In this case it contains:

  • Two Linear Layers

  • Two CubaLIF layers, each composed of a leaky-integrator and an LIF neuron

  • Identy layers for input and output

The order in which the layers are called, can also be obtained:

print([elem.name for elem in norse_model.get_execution_order()])

6.2. Run the model with a single batch of data#

The graph executor can run a single forward step.

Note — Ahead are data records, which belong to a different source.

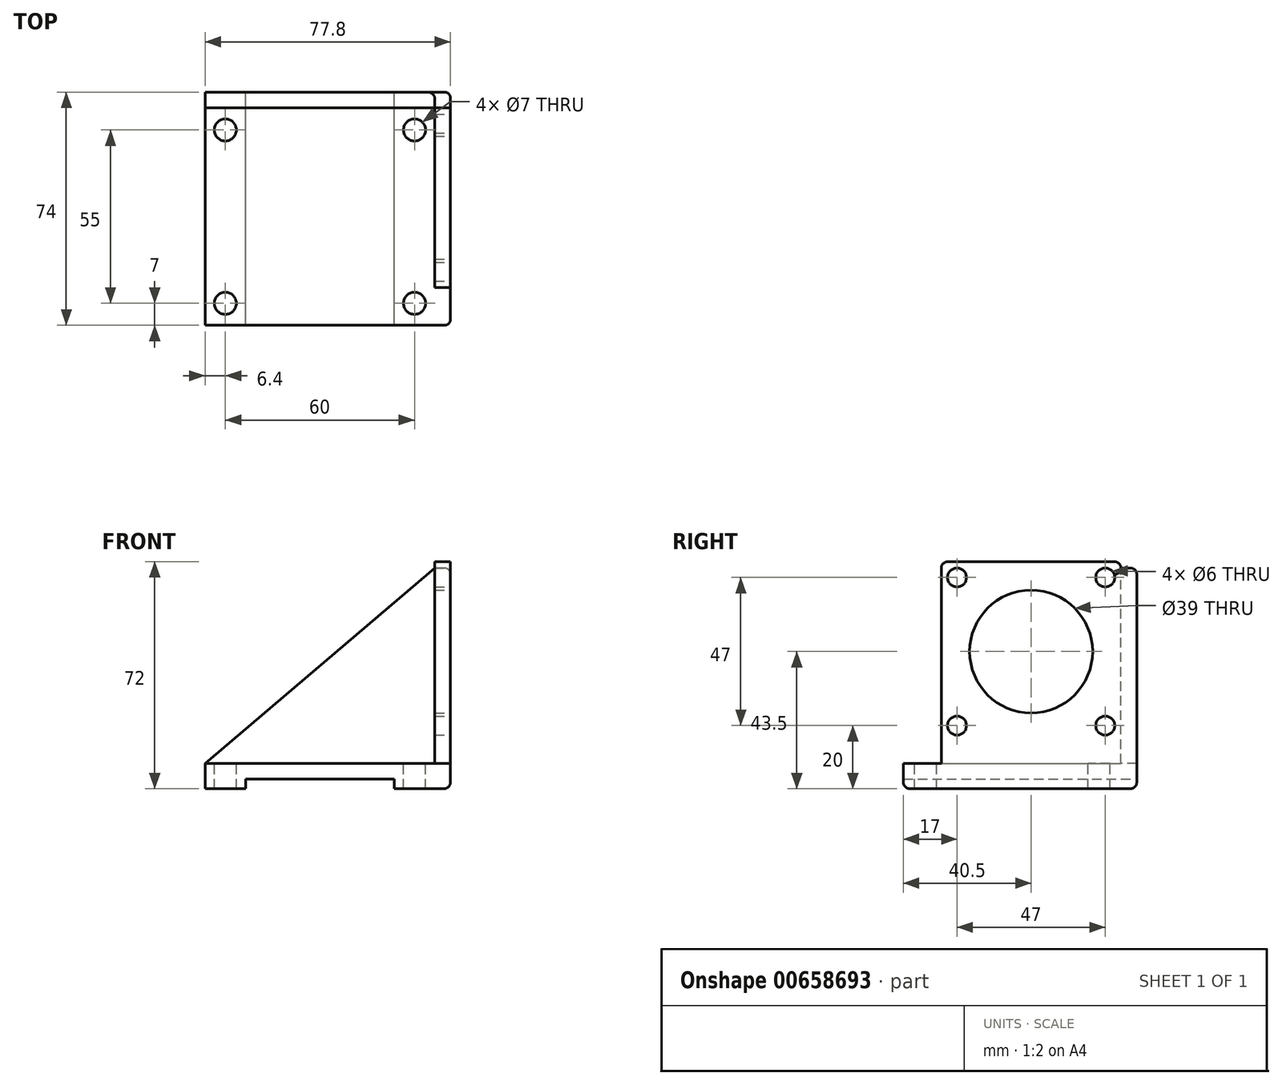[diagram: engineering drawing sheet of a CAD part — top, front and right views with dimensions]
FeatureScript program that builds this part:
annotation { "Feature Type Name" : "Feature", "Feature Type Description" : "" }
export const myFeature = defineFeature(function(context is Context, id is Id, definition is map)
    precondition{}
    {
        {
            var Q0;
            Q0=qCreatedBy(makeId("Top.planeOp"),FACE);
            var sketch = newSketch(context, id + "F0", { "sketchPlane" : qUnion([Q0])});
            skLineSegment(sketch, "E0.rect.bottom", {"start": v(36.4, -34.5) * mm, "end": v(-36.4, -34.5) * mm});
            skLineSegment(sketch, "E0.rect.top", {"start": v(36.4, 34.5) * mm, "end": v(-36.4, 34.5) * mm});
            skLineSegment(sketch, "E0.rect.left", {"start": v(36.4, -34.5) * mm, "end": v(36.4, 34.5) * mm});
            skLineSegment(sketch, "E0.rect.right", {"start": v(-36.4, -34.5) * mm, "end": v(-36.4, 34.5) * mm});
            skPoint(sketch, "E0.rect.middle", {"position": v(0, 0) * mm});
            skSolve(sketch);
        }
        {
            var Q0;
            Q0=makeQuery(id+"F0.imprint","IMPRINT",FACE,{"disambiguationData":[TD([[makeQuery(id+"F0.imprint","IMPRINT",EDGE,{"derivedFrom":sQuery(id+"F0.wireOp",EDGE,"E0.rect.bottom")}),-1.0]])]});
            extrude(context, id + "F1", {"entities" : qUnion([Q0]), "depth" : 5 * mm});
        }
        {
            var Q0;
            Q0=makeQuery(id+"F1.opExtrude","CAP_FACE",FACE,{"disambiguationData":[OSD([sQuery(id+"F0.wireOp",EDGE,"E0.rect.bottom"),sQuery(id+"F0.wireOp",EDGE,"E0.rect.top"),sQuery(id+"F0.wireOp",EDGE,"E0.rect.left"),sQuery(id+"F0.wireOp",EDGE,"E0.rect.right")])],"isStart":false});
            var sketch = newSketch(context, id + "F2", { "sketchPlane" : qUnion([Q0])});
            skPoint(sketch, "E1", {"position": v(-30, 27.5) * mm});
            skPoint(sketch, "E2", {"position": v(30, 27.5) * mm});
            skPoint(sketch, "E3", {"position": v(30, -27.5) * mm});
            skPoint(sketch, "E4", {"position": v(-30, -27.5) * mm});
            skLineSegment(sketch, "E5.0", {"start": v(36.4, 34.5) * mm, "end": v(-36.4, 34.5) * mm});
            skLineSegment(sketch, "E6.0", {"start": v(36.4, -34.5) * mm, "end": v(-36.4, -34.5) * mm});
            skSolve(sketch);
        }
        {
            var Q0;
            Q0=sQuery(id+"F2.wireOp",VERTEX,"E1");
            var Q1;
            Q1=sQuery(id+"F2.wireOp",VERTEX,"E2");
            var Q2;
            Q2=sQuery(id+"F2.wireOp",VERTEX,"E3");
            var Q3;
            Q3=sQuery(id+"F2.wireOp",VERTEX,"E4");
            var Q4;
            Q4=makeQuery(id+"F1.opExtrude","SWEPT_BODY",BODY,{"disambiguationData":[OSD([sQuery(id+"F0.wireOp",EDGE,"E0.rect.bottom"),sQuery(id+"F0.wireOp",EDGE,"E0.rect.top"),sQuery(id+"F0.wireOp",EDGE,"E0.rect.left"),sQuery(id+"F0.wireOp",EDGE,"E0.rect.right")])]});
            hole(context, id + "F3", {"style" : HoleStyle.SIMPLE, "holeDiameter" : 7 * mm, "endStyle" : HoleEndStyle.THROUGH, "locations" : qUnion([Q0, Q1, Q2, Q3]), "scope" : qUnion([Q4])});
        }
        {
            var Q0;
            Q0=makeQuery(id+"F1.opExtrude","CAP_FACE",FACE,{"disambiguationData":[OSD([sQuery(id+"F0.wireOp",EDGE,"E0.rect.bottom"),sQuery(id+"F0.wireOp",EDGE,"E0.rect.top"),sQuery(id+"F0.wireOp",EDGE,"E0.rect.left"),sQuery(id+"F0.wireOp",EDGE,"E0.rect.right")])],"isStart":true});
            var sketch = newSketch(context, id + "F4", { "sketchPlane" : qUnion([Q0])});
            skCircle(sketch, "E7.0", {"center": v(-30, 27.5) * mm, "radius": 3.5 * mm});
            skLineSegment(sketch, "E8.bottom", {"start": v(-36.4, 34.5) * mm, "end": v(-23.6, 34.5) * mm});
            skLineSegment(sketch, "E8.top", {"start": v(-36.4, -34.5) * mm, "end": v(-23.6, -34.5) * mm});
            skLineSegment(sketch, "E8.left", {"start": v(-36.4, 34.5) * mm, "end": v(-36.4, -34.5) * mm});
            skLineSegment(sketch, "E8.right", {"start": v(-23.6, 34.5) * mm, "end": v(-23.6, -34.5) * mm});
            skLineSegment(sketch, "E9.bottom", {"start": v(36.4, 34.5) * mm, "end": v(23.6, 34.5) * mm});
            skLineSegment(sketch, "E9.top", {"start": v(36.4, -34.5) * mm, "end": v(23.6, -34.5) * mm});
            skLineSegment(sketch, "E9.left", {"start": v(36.4, 34.5) * mm, "end": v(36.4, -34.5) * mm});
            skLineSegment(sketch, "E9.right", {"start": v(23.6, 34.5) * mm, "end": v(23.6, -34.5) * mm});
            skSolve(sketch);
        }
        {
            var Q0;
            Q0=makeQuery(id+"F4.imprint","IMPRINT",FACE,{"disambiguationData":[TD([[makeQuery(id+"F4.imprint","IMPRINT",EDGE,{"derivedFrom":sQuery(id+"F4.wireOp",EDGE,"E7.0")}),-1.0]])]});
            var Q1;
            Q1=makeQuery(id+"F4.imprint","IMPRINT",FACE,{"disambiguationData":[TD([[makeQuery(id+"F4.imprint","IMPRINT",EDGE,{"derivedFrom":sQuery(id+"F4.wireOp",EDGE,"E9.bottom")}),1.0]])]});
            extrude(context, id + "F5", {"entities" : qUnion([Q0, Q1]), "operationType" : NewBodyOperationType.ADD, "depth" : 3 * mm});
        }
        {
            var Q0;
            Q0=makeQuery(id+"F5.boolean.opBoolean","MERGE",FACE,{"derivedFrom":[makeQuery(id+"F1.opExtrude","SWEPT_FACE",FACE,{"disambiguationData":[OSD([sQuery(id+"F0.wireOp",EDGE,"E0.rect.left")])]}),makeQuery(id+"F5.opExtrude","SWEPT_FACE",FACE,{"disambiguationData":[OSD([sQuery(id+"F4.wireOp",EDGE,"E9.left")])]})]});
            var sketch = newSketch(context, id + "F6", { "sketchPlane" : qUnion([Q0])});
            skLineSegment(sketch, "E10.bottom", {"start": v(34.5, 5) * mm, "end": v(-22.5, 5) * mm});
            skLineSegment(sketch, "E10.top", {"start": v(34.5, 69) * mm, "end": v(-22.5, 69) * mm});
            skLineSegment(sketch, "E10.left", {"start": v(34.5, 5) * mm, "end": v(34.5, 69) * mm});
            skLineSegment(sketch, "E10.right", {"start": v(-22.5, 5) * mm, "end": v(-22.5, 69) * mm});
            skSolve(sketch);
        }
        {
            var Q0;
            Q0=makeQuery(id+"F6.imprint","IMPRINT",FACE,{"disambiguationData":[TD([[makeQuery(id+"F6.imprint","IMPRINT",EDGE,{"derivedFrom":sQuery(id+"F6.wireOp",EDGE,"E10.bottom")}),1.0]])]});
            var Q1;
            {var subQ4=sQuery(id+"F6.wireOp",EDGE,"E10.bottom");Q1=makeQuery(id+"F6.imprint","IMPRINT",FACE,{"disambiguationData":[TD([[makeQuery(id+"F6.imprint","IMPRINT",EDGE,{"derivedFrom":subQ4}),-1.0]])]});}
            extrude(context, id + "F7", {"entities" : qUnion([Q0, Q1]), "operationType" : NewBodyOperationType.ADD, "depth" : 5 * mm});
        }
        {
            var Q0;
            Q0=makeQuery(id+"F7.opExtrude","SWEPT_EDGE",EDGE,{"disambiguationData":[OSD([sQuery(id+"F6.wireOp",EDGE,"E10.top"),sQuery(id+"F6.wireOp",EDGE,"E10.left")])]});
            var Q1;
            Q1=makeQuery(id+"F7.opExtrude","SWEPT_EDGE",EDGE,{"disambiguationData":[OSD([sQuery(id+"F6.wireOp",EDGE,"E10.top"),sQuery(id+"F6.wireOp",EDGE,"E10.right")])]});
            fillet(context, id + "F8", {"entities" : qUnion([Q0, Q1]), "radius" : 2 * mm, "tangentPropagation" : true, "allowEdgeOverflow" : false});
        }
        {
            var Q0;
            Q0=makeQuery(id+"F7.opExtrude","CAP_FACE",FACE,{"disambiguationData":[OSD([sQuery(id+"F0.wireOp",EDGE,"E0.rect.bottom"),sQuery(id+"F0.wireOp",EDGE,"E0.rect.top"),sQuery(id+"F0.wireOp",EDGE,"E0.rect.left"),sQuery(id+"F4.wireOp",EDGE,"E9.bottom"),sQuery(id+"F4.wireOp",EDGE,"E9.top"),sQuery(id+"F4.wireOp",EDGE,"E9.left"),sQuery(id+"F6.wireOp",EDGE,"E10.top"),sQuery(id+"F6.wireOp",EDGE,"E10.left"),sQuery(id+"F6.wireOp",EDGE,"E10.right")])],"isStart":false});
            var sketch = newSketch(context, id + "F9", { "sketchPlane" : qUnion([Q0])});
            skLineSegment(sketch, "E11", {"start": v(6, 69) * mm, "end": v(6, 40.5) * mm, "construction": true});
            skCircle(sketch, "E12", {"center": v(6, 40.5) * mm, "radius": 19.5 * mm});
            skSolve(sketch);
        }
        {
            var Q0;
            Q0=makeQuery(id+"F9.imprint","IMPRINT",FACE,{"disambiguationData":[TD([[makeQuery(id+"F9.imprint","IMPRINT",EDGE,{"derivedFrom":sQuery(id+"F9.wireOp",EDGE,"E12")}),1.0]])]});
            extrude(context, id + "F10", {"entities" : qUnion([Q0]), "operationType" : NewBodyOperationType.REMOVE, "endBound" : BoundingType.THROUGH_ALL, "oppositeDirection" : true, "depth" : 25 * mm});
        }
        {
            var Q0;
            Q0=makeQuery(id+"F7.opExtrude","CAP_FACE",FACE,{"disambiguationData":[OSD([sQuery(id+"F0.wireOp",EDGE,"E0.rect.bottom"),sQuery(id+"F0.wireOp",EDGE,"E0.rect.top"),sQuery(id+"F0.wireOp",EDGE,"E0.rect.left"),sQuery(id+"F4.wireOp",EDGE,"E9.bottom"),sQuery(id+"F4.wireOp",EDGE,"E9.top"),sQuery(id+"F4.wireOp",EDGE,"E9.left"),sQuery(id+"F6.wireOp",EDGE,"E10.top"),sQuery(id+"F6.wireOp",EDGE,"E10.left"),sQuery(id+"F6.wireOp",EDGE,"E10.right")])],"isStart":false});
            var sketch = newSketch(context, id + "F11", { "sketchPlane" : qUnion([Q0])});
            skPoint(sketch, "E13", {"position": v(-17.5, 64) * mm});
            skPoint(sketch, "E14", {"position": v(29.5, 64) * mm});
            skPoint(sketch, "E15", {"position": v(29.5, 17) * mm});
            skPoint(sketch, "E16", {"position": v(-17.5, 17) * mm});
            skCircle(sketch, "E17.0", {"center": v(6, 40.5) * mm, "radius": 19.5 * mm});
            skSolve(sketch);
        }
        {
            var Q0;
            Q0=sQuery(id+"F11.wireOp",VERTEX,"E13");
            var Q1;
            Q1=sQuery(id+"F11.wireOp",VERTEX,"E14");
            var Q2;
            Q2=sQuery(id+"F11.wireOp",VERTEX,"E15");
            var Q3;
            Q3=sQuery(id+"F11.wireOp",VERTEX,"E16");
            var Q4;
            Q4=makeQuery(id+"F1.opExtrude","SWEPT_BODY",BODY,{"disambiguationData":[OSD([sQuery(id+"F0.wireOp",EDGE,"E0.rect.bottom"),sQuery(id+"F0.wireOp",EDGE,"E0.rect.top"),sQuery(id+"F0.wireOp",EDGE,"E0.rect.left"),sQuery(id+"F0.wireOp",EDGE,"E0.rect.right")])]});
            hole(context, id + "F12", {"style" : HoleStyle.SIMPLE, "holeDiameter" : 6 * mm, "endStyle" : HoleEndStyle.THROUGH, "locations" : qUnion([Q0, Q1, Q2, Q3]), "scope" : qUnion([Q4])});
        }
        {
            var Q0;
            {var subQ0=sQuery(id+"F4.wireOp",EDGE,"E9.top");var subQ1=sQuery(id+"F0.wireOp",EDGE,"E0.rect.top");Q0=makeQuery(id+"F7.boolean.opBoolean","MERGE",FACE,{"derivedFrom":[makeQuery(id+"F5.boolean.opBoolean","MERGE",FACE,{"derivedFrom":[makeQuery(id+"F1.opExtrude","SWEPT_FACE",FACE,{"disambiguationData":[OSD([subQ1])]}),makeQuery(id+"F5.opExtrude","SWEPT_FACE",FACE,{"disambiguationData":[OSD([sQuery(id+"F4.wireOp",EDGE,"E8.top")])]}),makeQuery(id+"F5.opExtrude","SWEPT_FACE",FACE,{"disambiguationData":[OSD([subQ0])]})]}),makeQuery(id+"F7.opExtrude","SWEPT_FACE",FACE,{"disambiguationData":[OSD([subQ1,sQuery(id+"F0.wireOp",EDGE,"E0.rect.left"),subQ0,sQuery(id+"F4.wireOp",EDGE,"E9.left"),sQuery(id+"F6.wireOp",EDGE,"E10.left")])]})]});}
            var sketch = newSketch(context, id + "F13", { "sketchPlane" : qUnion([Q0])});
            skLineSegment(sketch, "E18", {"start": v(-36.4, 67) * mm, "end": v(36.4, 5) * mm});
            skSolve(sketch);
        }
        {
            var Q0;
            Q0=makeQuery(id+"F13.imprint","IMPRINT",FACE,{"disambiguationData":[TD([[makeQuery(id+"F13.imprint","IMPRINT",EDGE,{"derivedFrom":sQuery(id+"F13.wireOp",EDGE,"E18")}),-1.0]])]});
            var Q1;
            {var subQ2=sQuery(id+"F0.wireOp",EDGE,"E0.rect.top");Q1=makeQuery(id+"F13.imprint","IMPRINT",FACE,{"disambiguationData":[TD([[makeQuery(id+"F13.imprint","IMPRINT",EDGE,{"derivedFrom":makeQuery(id+"F1.opExtrude","CAP_EDGE",EDGE,{"disambiguationData":[OSD([subQ2])],"isStart":false})}),-1.0]])]});}
            extrude(context, id + "F14", {"entities" : qUnion([Q0, Q1]), "operationType" : NewBodyOperationType.ADD, "depth" : 5 * mm});
        }
        {
            var Q0;
            Q0=makeQuery(id+"F14.opExtrude","CAP_EDGE",EDGE,{"disambiguationData":[OSD([sQuery(id+"F0.wireOp",EDGE,"E0.rect.top"),sQuery(id+"F0.wireOp",EDGE,"E0.rect.left"),sQuery(id+"F4.wireOp",EDGE,"E8.top"),sQuery(id+"F4.wireOp",EDGE,"E9.top"),sQuery(id+"F4.wireOp",EDGE,"E9.left"),sQuery(id+"F6.wireOp",EDGE,"E10.top"),sQuery(id+"F6.wireOp",EDGE,"E10.left")])],"isStart":false});
            fillet(context, id + "F15", {"entities" : qUnion([Q0]), "radius" : 2 * mm, "tangentPropagation" : true, "allowEdgeOverflow" : false});
        }
        {
            var Q0;
            Q0=makeQuery(id+"F14.opExtrude","CAP_EDGE",EDGE,{"disambiguationData":[OSD([sQuery(id+"F0.wireOp",EDGE,"E0.rect.top"),sQuery(id+"F0.wireOp",EDGE,"E0.rect.left"),sQuery(id+"F4.wireOp",EDGE,"E9.top"),sQuery(id+"F4.wireOp",EDGE,"E9.left")])],"isStart":false});
            var Q1;
            Q1=makeQuery(id+"F14.opExtrude","CAP_EDGE",EDGE,{"disambiguationData":[OSD([sQuery(id+"F4.wireOp",EDGE,"E8.top")])],"isStart":false});
            var Q2;
            {var subQ0=sQuery(id+"F4.wireOp",EDGE,"E9.left");var subQ1=sQuery(id+"F4.wireOp",EDGE,"E9.bottom");var subQ2=sQuery(id+"F0.wireOp",EDGE,"E0.rect.left");var subQ3=sQuery(id+"F0.wireOp",EDGE,"E0.rect.bottom");Q2=makeQuery(id+"F7.boolean.opBoolean","MERGE",EDGE,{"derivedFrom":[makeQuery(id+"F5.opExtrude","CAP_EDGE",EDGE,{"disambiguationData":[OSD([subQ1])],"isStart":false}),makeQuery(id+"F7.opExtrude","SWEPT_EDGE",EDGE,{"disambiguationData":[OSD([subQ3,subQ2,subQ1,subQ0]),TDD([makeQuery(id+"F6.imprint","INTERSECT",VERTEX,{"derivedFrom":[makeQuery(id+"F5.opExtrude","CAP_EDGE",EDGE,{"disambiguationData":[OSD([subQ0])],"isStart":false}),makeQuery(id+"F5.boolean.opBoolean","MERGE",EDGE,{"derivedFrom":[makeQuery(id+"F1.opExtrude","SWEPT_EDGE",EDGE,{"disambiguationData":[OSD([subQ3,subQ2])]}),makeQuery(id+"F5.opExtrude","SWEPT_EDGE",EDGE,{"disambiguationData":[OSD([subQ1,subQ0])]})]})]})])]})]});}
            var Q3;
            Q3=makeQuery(id+"F5.opExtrude","CAP_EDGE",EDGE,{"disambiguationData":[OSD([sQuery(id+"F4.wireOp",EDGE,"E8.bottom")])],"isStart":false});
            var Q4;
            Q4=makeQuery(id+"F7.opExtrude","CAP_EDGE",EDGE,{"disambiguationData":[OSD([sQuery(id+"F0.wireOp",EDGE,"E0.rect.bottom"),sQuery(id+"F0.wireOp",EDGE,"E0.rect.left"),sQuery(id+"F4.wireOp",EDGE,"E9.bottom"),sQuery(id+"F4.wireOp",EDGE,"E9.left")])],"isStart":false});
            fillet(context, id + "F16", {"entities" : qUnion([Q0, Q1, Q2, Q3, Q4]), "radius" : 2 * mm, "tangentPropagation" : true, "allowEdgeOverflow" : false});
        }
        {
            var Q0;
            {var subQ0=sQuery(id+"F4.wireOp",EDGE,"E9.left");Q0=makeQuery(id+"F14.boolean.opBoolean","MERGE",EDGE,{"derivedFrom":[makeQuery(id+"F7.opExtrude","CAP_EDGE",EDGE,{"disambiguationData":[OSD([subQ0])],"isStart":false}),makeQuery(id+"F14.opExtrude","SWEPT_EDGE",EDGE,{"disambiguationData":[OSD([sQuery(id+"F0.wireOp",EDGE,"E0.rect.top"),sQuery(id+"F0.wireOp",EDGE,"E0.rect.left"),sQuery(id+"F4.wireOp",EDGE,"E9.top"),subQ0,sQuery(id+"F6.wireOp",EDGE,"E10.left")])]})]});}
            fillet(context, id + "F17", {"entities" : qUnion([Q0]), "radius" : 2 * mm, "tangentPropagation" : true, "allowEdgeOverflow" : false});
        }
    });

Let’s write a function to apply the data for all time steps…

def apply(data):
    """
    apply an input data batch to the norse model
    """
    state = None
    hid_rec = []
    out = []

    for i, t in enumerate(data):
        z, state = norse_model(t.flatten(1), state)
        out.append(z)
        hid_rec.append(state)
    spk_out = torch.stack(out)
    # hid_rec = torch.stack(hid_rec)
    return spk_out, hid_rec

Apply to a batch of data

data, targets = next(iter(test_loader))

# data = data.to(device)

spk, hid = apply(data)

# count the number of spikes for each neuron and assess the winner
predictions = spk.sum(axis=0).argmax(axis=-1)
print(f"Predicted classes: {predictions}")
print(f"Actual classes:    {targets}")

6.3 Measure accuracy for test dataset#

def measure_accuracy2(model, dataloader):
  with torch.no_grad():
    # model.eval()  # not needed!
    running_length = 0
    running_accuracy = 0

    for data, targets in iter(dataloader):
      # data = data.to(device)
      # targets = targets.to(device)

      # forward-pass
      spk_rec, _ = model(data)
      spike_count = spk_rec.sum(0) # batch x num_outputs
      _, max_spike = spike_count.max(1)

      # correct classes for one batch
      num_correct = (max_spike == targets).sum()

      # total accuracy
      running_length += len(targets)
      running_accuracy += num_correct

    accuracy = (running_accuracy / running_length)

    return accuracy.item()
measure_accuracy2(apply, test_loader)
#@title Run this block for a good time
import requests
from IPython.display import Image, display

def display_image_from_url(url):
    response = requests.get(url, stream=True)
    display(Image(response.content))

url = "http://www.clker.com/cliparts/7/8/a/0/1498553633398980412very-nice-borat.med.png"
display_image_from_url(url)

Conclusion#

That covers how to train a spiking neural network, how to convert it into the neuromorphic intermediate representation, and how to load into another pytorch based framework.

There are a lot of ways to alter this, e.g. for SNN training, by using different neuron models, surrogate gradients, learnable beta and threshold values, or modifying the fully-connected layers by replacing them with convolutions or whatever else you fancy.